* [WHAT TO WORK ON]: Your task is to write out every line of the data exactly. Drop the pictures.

*** Opening MATERIAL SHOWN ***

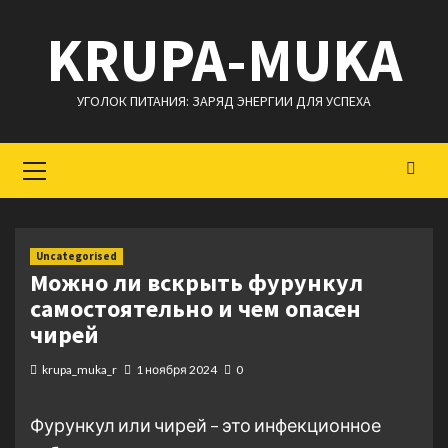
Перейти
KRUPA-MUKA
к
содержимому
УГОЛОК ПИТАНИЯ: ЗАРЯД ЭНЕРГИИ ДЛЯ УСПЕХА
Основное
меню
Uncategorised
Можно ли вскрыть фурункул
самостоятельно и чем опасен
чирей
krupa_muka_r
1 ноября 2024
0
Фурункул или чирей – это инфекционное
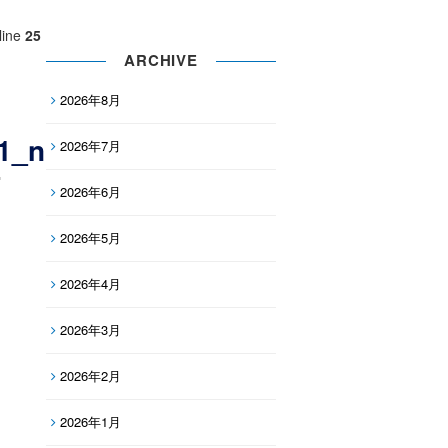
line
25
ARCHIVE
2026年8月
1_n
2026年7月
2026年6月
2026年5月
2026年4月
2026年3月
2026年2月
2026年1月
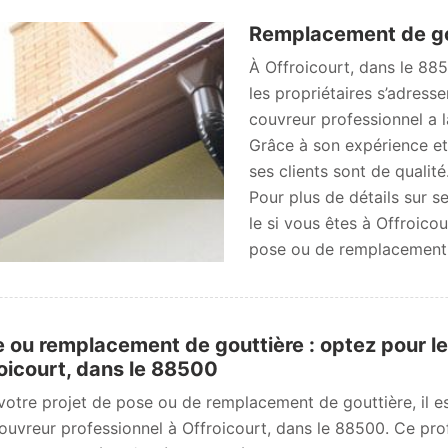
Remplacement de gou
À Offroicourt, dans le 885
les propriétaires s’adres
couvreur professionnel a l
Grâce à son expérience et s
ses clients sont de qualité
Pour plus de détails sur se
le si vous êtes à Offroic
pose ou de remplacement 
 ou remplacement de gouttière : optez pour l
oicourt, dans le 88500
votre projet de pose ou de remplacement de gouttière, il 
couvreur professionnel à Offroicourt, dans le 88500. Ce prof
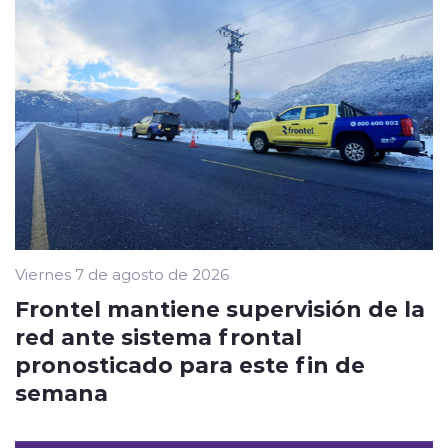
Viernes 7 de agosto de 2026
Frontel mantiene supervisión de la
red ante sistema frontal
pronosticado para este fin de
semana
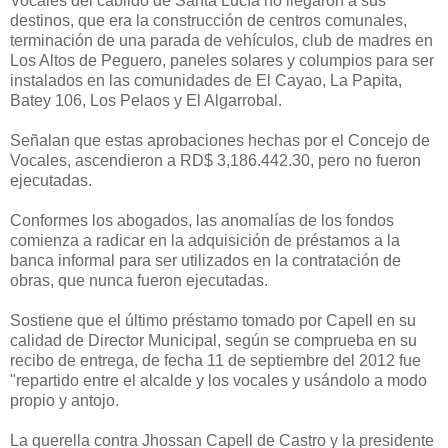
Vocales del cabildo de Santa Lucía no llegaron a sus
destinos, que era la construcción de centros comunales,
terminación de una parada de vehículos, club de madres en
Los Altos de Peguero, paneles solares y columpios para ser
instalados en las comunidades de El Cayao, La Papita,
Batey 106, Los Pelaos y El Algarrobal.
Señalan que estas aprobaciones hechas por el Concejo de
Vocales, ascendieron a RD$ 3,186.442.30, pero no fueron
ejecutadas.
Conformes los abogados, las anomalías de los fondos
comienza a radicar en la adquisición de préstamos a la
banca informal para ser utilizados en la contratación de
obras, que nunca fueron ejecutadas.
Sostiene que el último préstamo tomado por Capell en su
calidad de Director Municipal, según se comprueba en su
recibo de entrega, de fecha 11 de septiembre del 2012 fue
"repartido entre el alcalde y los vocales y usándolo a modo
propio y antojo.
La querella contra Jhossan Capell de Castro y la presidente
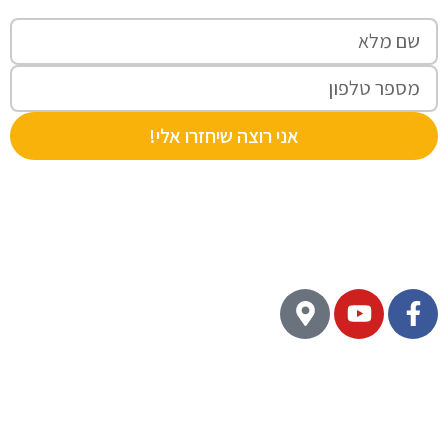
אני רוצה שיחזרו אלי!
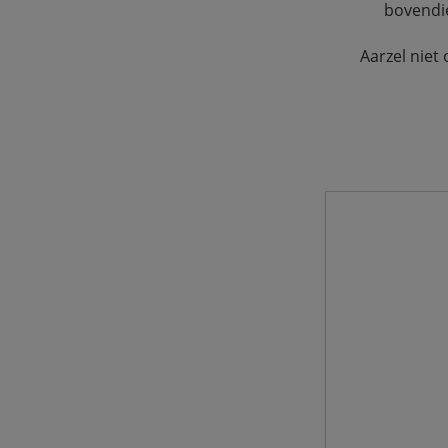
bovendie
Aarzel niet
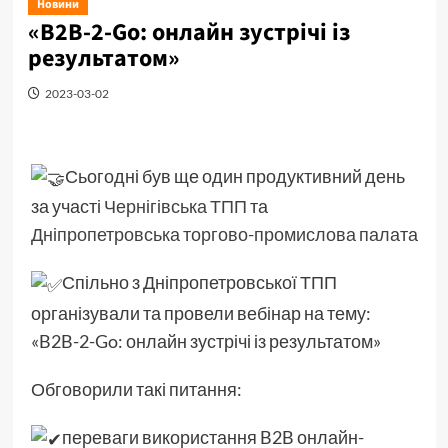
Новини
«B2B-2-Go: онлайн зустрічі із
результатом»
2023-03-02
Сьогодні був ще один продуктивний день
за участі
Чернігівська ТПП
та
Дніпропетровська торгово-промислова палата
Спільно з Дніпропетровської ТПП
організували та провели вебінар на тему:
«B2B-2-Go: онлайн зустрічі із результатом»
Обговорили такі питання:
переваги використання B2B онлайн-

*** Closing MATERIAL SHOWN ***

* [WRITTEN SOLUTION]:
Перейти
KRUPA-MUKA
к
содержимому
УГОЛОК ПИТАНИЯ: ЗАРЯД ЭНЕРГИИ ДЛЯ УСПЕХА
Основное
меню
Uncategorised
Можно ли вскрыть фурункул
самостоятельно и чем опасен
чирей
krupa_muka_r
1 ноября 2024
0
Фурункул или чирей – это инфекционное
line
25
ARCHIVE
2026年8月
1_n
2026年7月
2026年6月
2026年5月
2026年4月
2026年3月
2026年2月
2026年1月
Remplacement de gou
À Offroicourt, dans le 885
les propriétaires s’adres
couvreur professionnel a l
Grâce à son expérience et s
ses clients sont de qualité
Pour plus de détails sur se
le si vous êtes à Offroic
pose ou de remplacement 
 ou remplacement de gouttière : optez pour l
oicourt, dans le 88500
votre projet de pose ou de remplacement de gouttière, il 
couvreur professionnel à Offroicourt, dans le 88500. Ce prof
Viernes 7 de agosto de 2026
Frontel mantiene supervisión de la
red ante sistema frontal
pronosticado para este fin de
semana
Vocales del cabildo de Santa Lucía no llegaron a sus
destinos, que era la construcción de centros comunales,
terminación de una parada de vehículos, club de madres en
Los Altos de Peguero, paneles solares y columpios para ser
instalados en las comunidades de El Cayao, La Papita,
Batey 106, Los Pelaos y El Algarrobal.
Señalan que estas aprobaciones hechas por el Concejo de
Vocales, ascendieron a RD$ 3,186.442.30, pero no fueron
ejecutadas.
Conformes los abogados, las anomalías de los fondos
comienza a radicar en la adquisición de préstamos a la
banca informal para ser utilizados en la contratación de
obras, que nunca fueron ejecutadas.
Sostiene que el último préstamo tomado por Capell en su
calidad de Director Municipal, según se comprueba en su
recibo de entrega, de fecha 11 de septiembre del 2012 fue
"repartido entre el alcalde y los vocales y usándolo a modo
propio y antojo.
La querella contra Jhossan Capell de Castro y la presidente
אני רוצה שיחזרו אלי!
bovendie
Aarzel niet
Новини
«B2B-2-Go: онлайн зустрічі із
результатом»
2023-03-02
Сьогодні був ще один продуктивний день
за участі
Чернігівська ТПП
та
Дніпропетровська торгово-промислова палата
Спільно з Дніпропетровської ТПП
організували та провели вебінар на тему:
«B2B-2-Go: онлайн зустрічі із результатом»
Обговорили такі питання:
переваги використання B2B онлайн-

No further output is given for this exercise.